Shuffling around the magnificent St Anne's Park in Dublin yesterday morning, we came across one of many games of juvenile Gaelic football. Rounding the posts, with play at the other end, we asked the home goalkeeper who they were playing. He paused for a moment, took out his gumshield, and said: "I'm not too sure".
Fair enough. None of us can be 100 per cent about anything these days. It seemed an appropriate start to a sporting day that began with circa 30 parents and mentors, socially distant but in breach of the latest guidelines, watching a match in a public park, and finished with some of the best and highest paid athletes in the country playing in a bubble.

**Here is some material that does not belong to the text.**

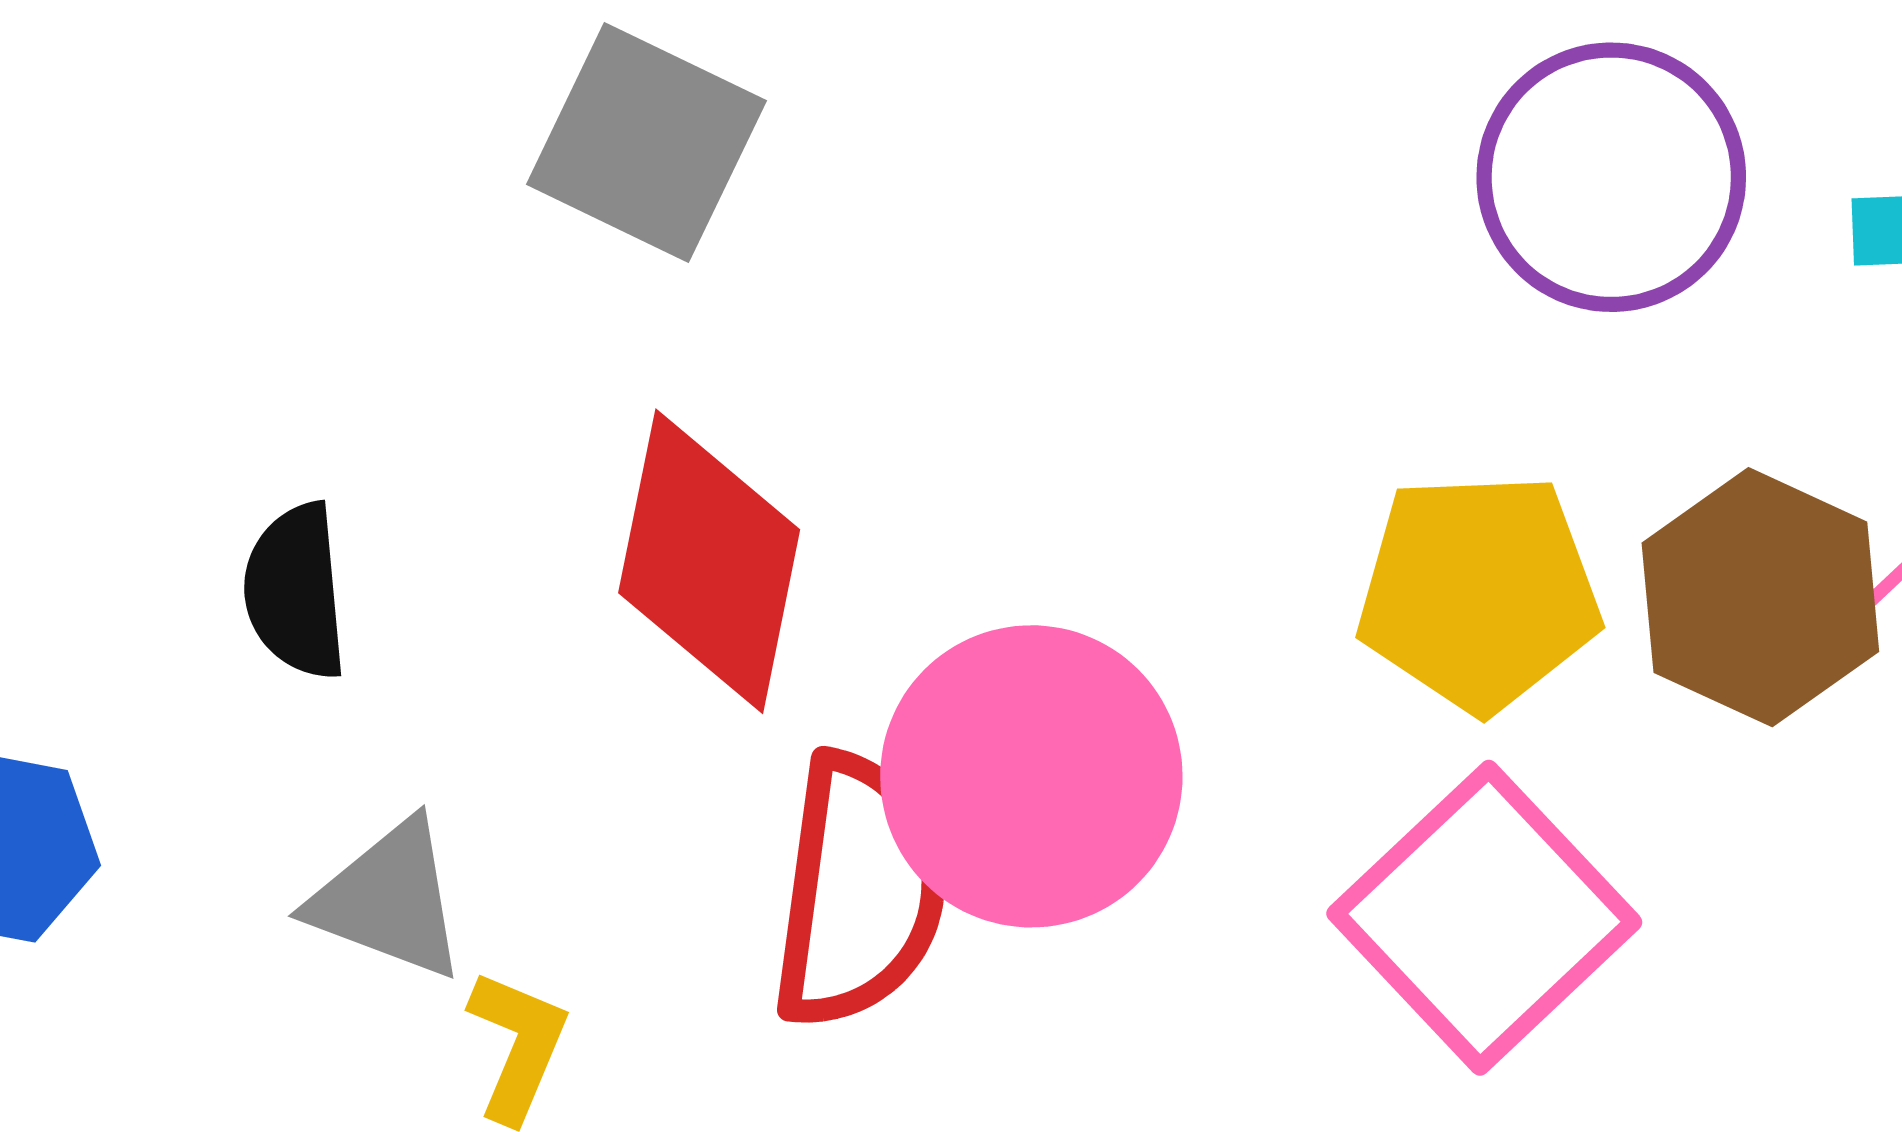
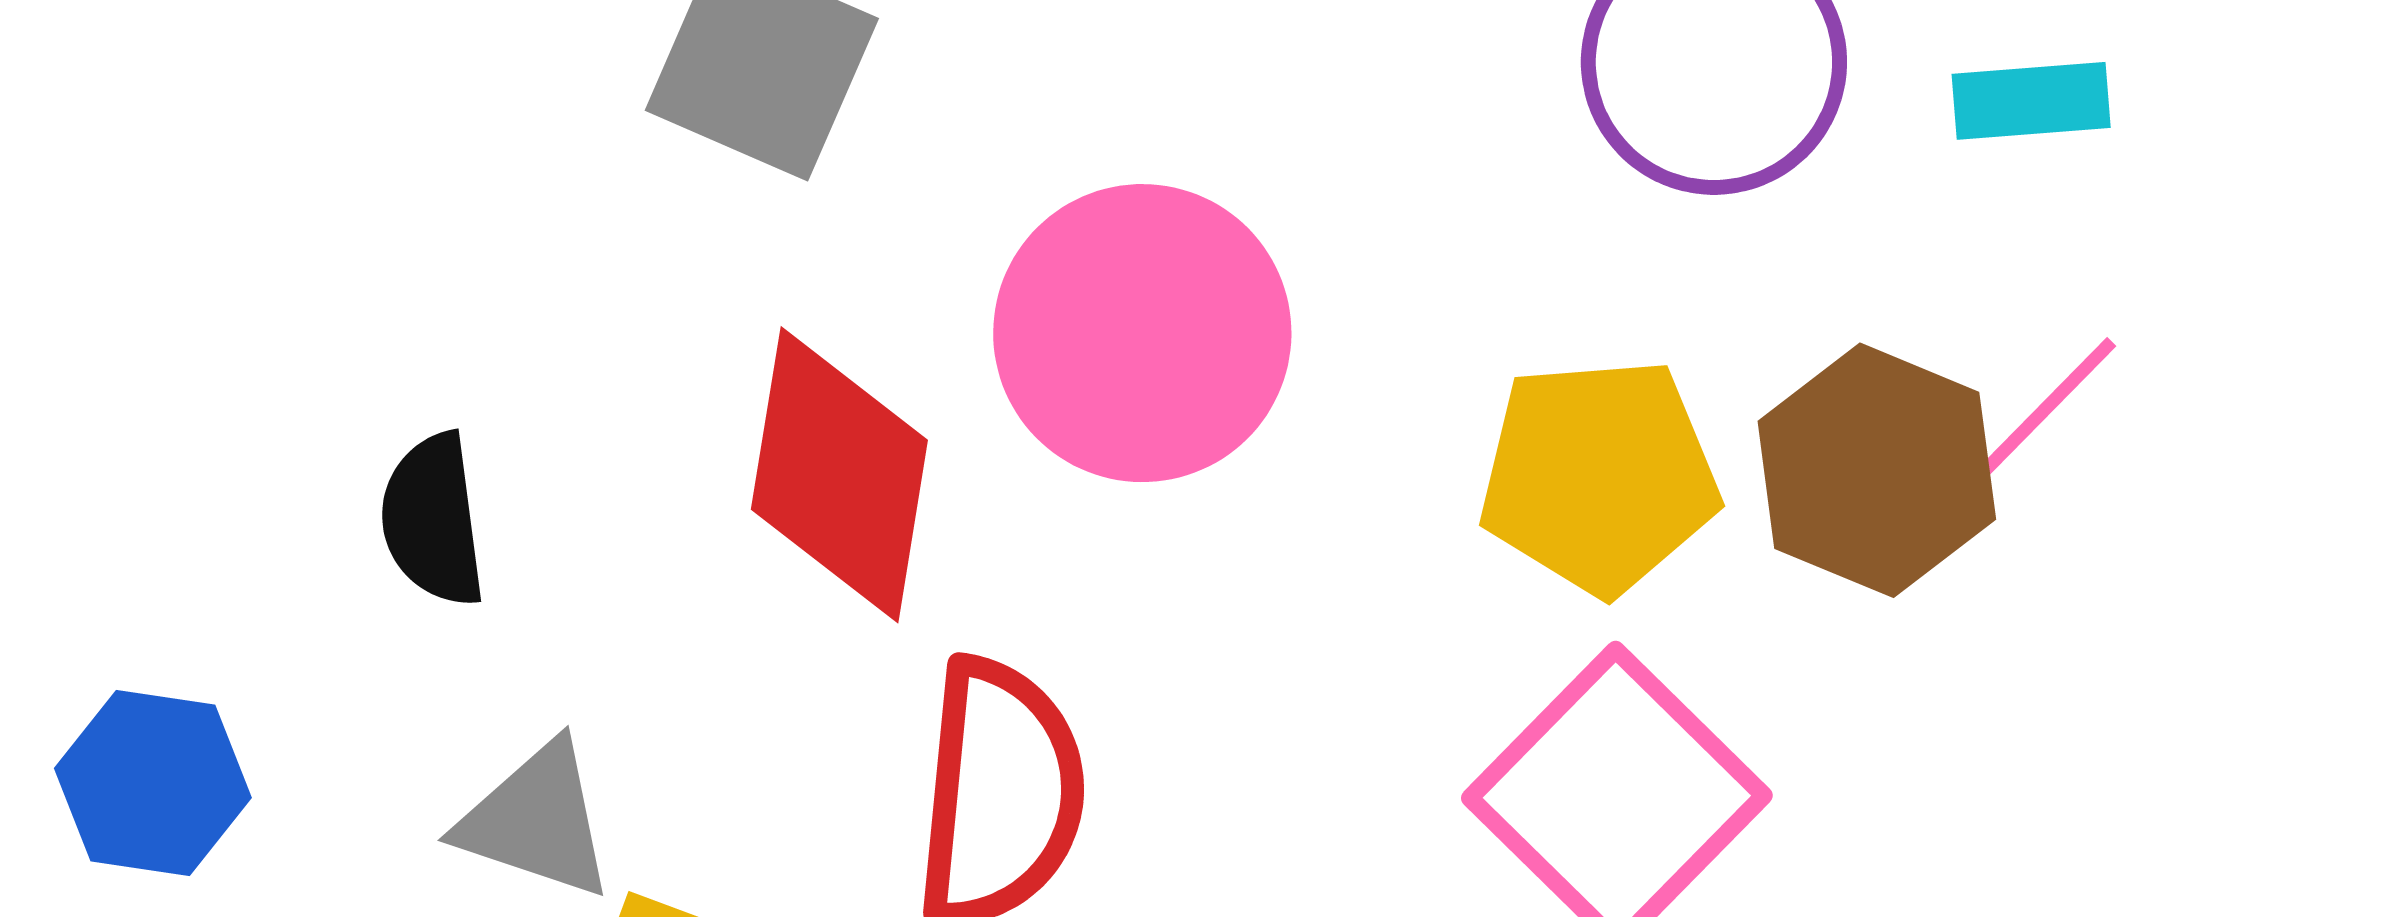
pink circle: (1031, 776) -> (1142, 333), moved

Which is what the Aviva has become. You could sense the unease from those involved in the build-up to last night's restart of the Pro14 in Ireland that all would go well. Imagine the carefully built house of cards tumbling down on the back of some joker with a cough straying from the yellow zone through blue and pink to the red zone, where the aces were kept. This was opening night for a show that must go on.
Munster came looking to justify themselves and their South African spend, and to keep alive their chances of topping Conference B. Leinster were travelling lighter. Cabin baggage only for a team unbeaten this season.
The rain moved off right on cue, leaving a perfect surface and a blustery evening.
What we got was a full-on game of rugby, the first bit of live action for an Irish province since Connacht beat the Kings in Port Elizabeth on March 1. Despite the circumstances - being required to go 0-60 mph with uncommon speed, it was as good as we could have expected.
Often in this fixture there is a feeling of fatalism about it, that no matter what Munster do they are going to end up on the wrong end of the scoreline. It comes in increments. Here the lineout was the account in which these increments would be lodged. So having clearly done their homework in some detail about upsetting Leinster's lineout, they get to work.
Imagine the reaction in Munster households then when RG Snyman announces himself with a great steal of a Leinster throw. We followed the play before checking back to the scene of the crime where the South African is punching the ground in frustration as the physio is treating his knee. That was the end of his night. For company he had Dave Kilcoyne going off injured as well, so Johann van Graan had lost two of his front five.
Not only does this rob him of two starters but it also deprives him of the fresh legs Jeremy Loughman and Jean Kleyn could bring in the last half hour. The worst case scenario is another injury in the same department. Sure enough, before the hour is out centre Rory Scannell is coming off the bench for Kleyn. You could have forgiven Van Graan at that point had he popped his mask in the bin and slipped off into the gathering gloom on Lansdowne Road.
The next deposit came just before the break. Munster were leading 13-10, when Scott Fardy and Johnny Sexton declared zero interest in drawing level. Sexton sticks the penalty in the corner. Enter Peter O'Mahony, an extraordinarily effective lineout forward regardless of the circumstances. He has the ideal head for heights, scrapping in mid-air even if the safety net has been taken down. So he steals the Leinster throw but somehow they get their mitts on it. The effect of competing for the ball is to leave Munster a bit short in defending what comes next. Leinster rumble for a few metres and Henshaw dinks it through for Garry Ringrose to win the race and score. Half-time whistle. Munster's lead has become a 13-17 deficit.
If you're struggling to catch a break then the manual tells you to focus instead on the nuts and bolts of the game, not the noise they make when the rust has set in. Still, when Sexton opened the door beautifully for Ryan Baird to put James Lowe over, the final pass looked forward. Play on.
And still Munster, 11 points down and looking like they were being blind-sided, stick to the script. Credit to O'Mahony and Billy Holland for keeping the lineout together, and to man of the match Chris Farrell for never failing to give them gain line. They have to regroup quickly, with or without their three injury victims, knowing that the best they might get from next weekend is to come back against Leinster in the semi-final.
Meanwhile, Stuart Lancaster will wonder how his team were run so close in the end, given the bits falling off the Munster wagon. He looks like he has a problem at loosehead too with Cian Healy, who went off holding his bicep.
The best news for Lancaster and Leo Cullen was the strength of their scrum, and the form of their midfield. Which by extension will keep Andy Farrell happy in Camp Ireland. Ringrose, Robbie Henshaw, and Farrell all looked very good. We have a bit to go before Farrell gathers the group around him. This was a good start. Hopefully the bubble won't burst.